The surprising part was when the researchers looked at the genomes of other animals, including those you’d never think to connect with a venomous creature, such as dogs, chimpanzees, or humans, and found that they contained their own versions of these genes. When they realized that venom genes were actually co-expressed together and with a relatively small number of other genes, this was a “striking moment” for the researchers.

“This suggests that there is a common molecular framework between venom glands in snakes and salivary tissue in non-venomous mammals. This represents an ancient molecular framework that was likely already established in the ancestors of snakes and mammals. Mammals took a less complicated route and developed simple salivary glands while snakes diversified this system extensively to form the oral venom system. This allowed us to propose a unified model of venom evolution, namely that venoms across lizards and snakes evolved by taking advantage of existing genes in the salivary glands of their ancestors,” Barua added.

The study suggests that salivary gland tissues within mammals were expressed by genes that had a similar pattern of activity to that seen in venomous snakes, so genes for salivary glands and venom glands must share an ancient functional core. After the two lineages split hundreds of millions of years ago, the venomous species evolved biological systems that produced toxins, the authors note.

Bearing all of this in mind, it’s not all that surprising that over a dozen species of mammals are actually venomous. These include Eulipotyphla (solenodons and some shrews), Monotremata (platypus), Chiroptera (vampire bats), and Primates (slow and pygmy slow lorises).

Theoretically, this means that virtually any species of mammal could potentially become venomous with enough prodding from natural selection.

“Humans will never develop venom. But there is a distinct possibility in other mammals. For example, suppose there is a genetic mutation in a few individuals of some species of wild mice that allows them to catch more insects. These individuals will be able to procure more food and thus have ‘higher fitness’. This could lead them to out-compete their peers in terms of mating (or just general well-being) and thereby produce more offsprings that will carry the beneficial mutation. Now imagine this happening for several generations. There will come a time when populations of these newly formed venomous mice could drive the non-venomous ones extinct, thereby firmly establishing the venom character in the gene pool,” Barua wrote in an e-mail.
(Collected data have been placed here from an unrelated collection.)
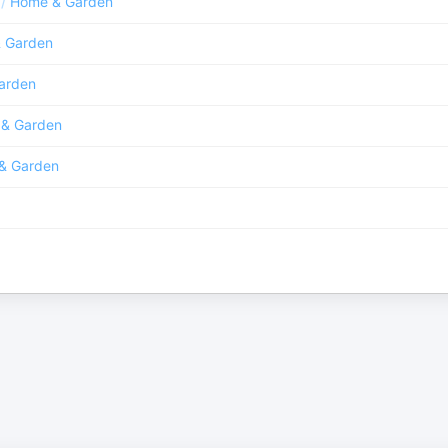
/
Home & Garden
 Garden
arden
& Garden
& Garden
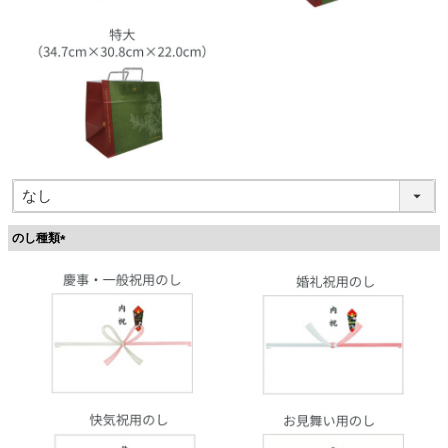
のし種類
(
必
須
)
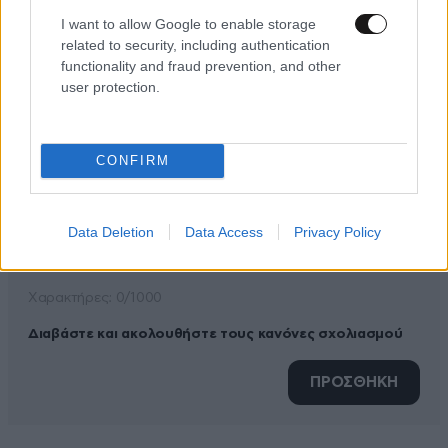
I want to allow Google to enable storage
related to security, including authentication
ΠΡΟΣΘΕΣΤΕ ΤΟ ΣΧΟΛΙΟ ΣΑΣ
functionality and fraud prevention, and other
user protection.
CONFIRM
Data Deletion
Data Access
Privacy Policy
Xαρακτήρες: 0/1000
Διαβάστε και ακολουθήστε τους κανόνες σχολιασμού
ΠΡΟΣΘΗΚΗ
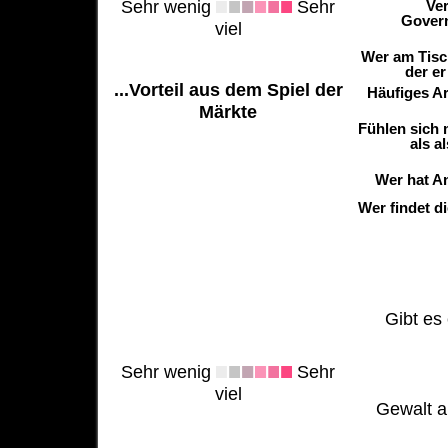
Sehr wenig
Sehr
Ver
Govern
viel
Wer am Tisch
der er
...Vorteil aus dem Spiel der
Häufiges Ar
Märkte
Fühlen sich 
als a
Wer hat A
Wer findet d
Gibt es 
Sehr wenig
Sehr
viel
Gewalt al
“We would like to try evolving venomous mice in the laboratory. It would be a practical test of the mechanisms we hypothesise in the paper, and potentially provide clues about why venom doesn’t evolve more often.”
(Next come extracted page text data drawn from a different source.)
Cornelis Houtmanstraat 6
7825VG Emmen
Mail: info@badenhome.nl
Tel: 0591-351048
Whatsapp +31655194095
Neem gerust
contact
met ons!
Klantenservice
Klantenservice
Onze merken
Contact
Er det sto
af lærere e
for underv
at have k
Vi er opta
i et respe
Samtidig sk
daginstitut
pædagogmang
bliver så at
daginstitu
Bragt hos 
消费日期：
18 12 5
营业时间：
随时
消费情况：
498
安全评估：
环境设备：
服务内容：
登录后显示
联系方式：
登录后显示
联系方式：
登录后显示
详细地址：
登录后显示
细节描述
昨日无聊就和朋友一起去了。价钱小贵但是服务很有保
In the future, the team of researchers plans on further exploring the genetic regulatory network that underlies venom gland evolution.
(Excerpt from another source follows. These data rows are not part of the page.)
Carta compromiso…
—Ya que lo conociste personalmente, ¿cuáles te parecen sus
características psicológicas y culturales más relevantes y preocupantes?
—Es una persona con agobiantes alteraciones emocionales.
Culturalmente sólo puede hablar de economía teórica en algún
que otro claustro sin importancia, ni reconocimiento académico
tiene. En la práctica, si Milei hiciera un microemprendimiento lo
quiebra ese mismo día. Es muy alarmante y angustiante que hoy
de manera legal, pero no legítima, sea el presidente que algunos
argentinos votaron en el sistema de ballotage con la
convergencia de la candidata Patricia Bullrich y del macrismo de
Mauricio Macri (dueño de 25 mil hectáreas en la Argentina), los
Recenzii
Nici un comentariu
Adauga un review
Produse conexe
“One question is — how does venom evolution modify this network? We’re planning a couple of different studies on this front. One is to look across species that have evolved venom, including other reptiles and mammals. Are there commonalities in these two lineages?”

“One of the main scepticisms regarding the idea of evolution is that of ‘intelligent design.’ Proponents of this idea validate it by citing examples where scientists have not been able to completely decipher the origin of highly specialised traits. Scientists have quite a good idea of how traits originate, but direct mechanistic explanations are rare owing to the incredible genetic complexity of traits. We provide a mechanistic explanation of one of the most specialised traits in nature, oral venoms. Our study, therefore, provides a firm argument for evolution and can provide people will the proof they need to denounce pseudoscientific claims like intelligent design,” Barua said.

The findings appeared in the Proceedings of the National Academy of Sciences.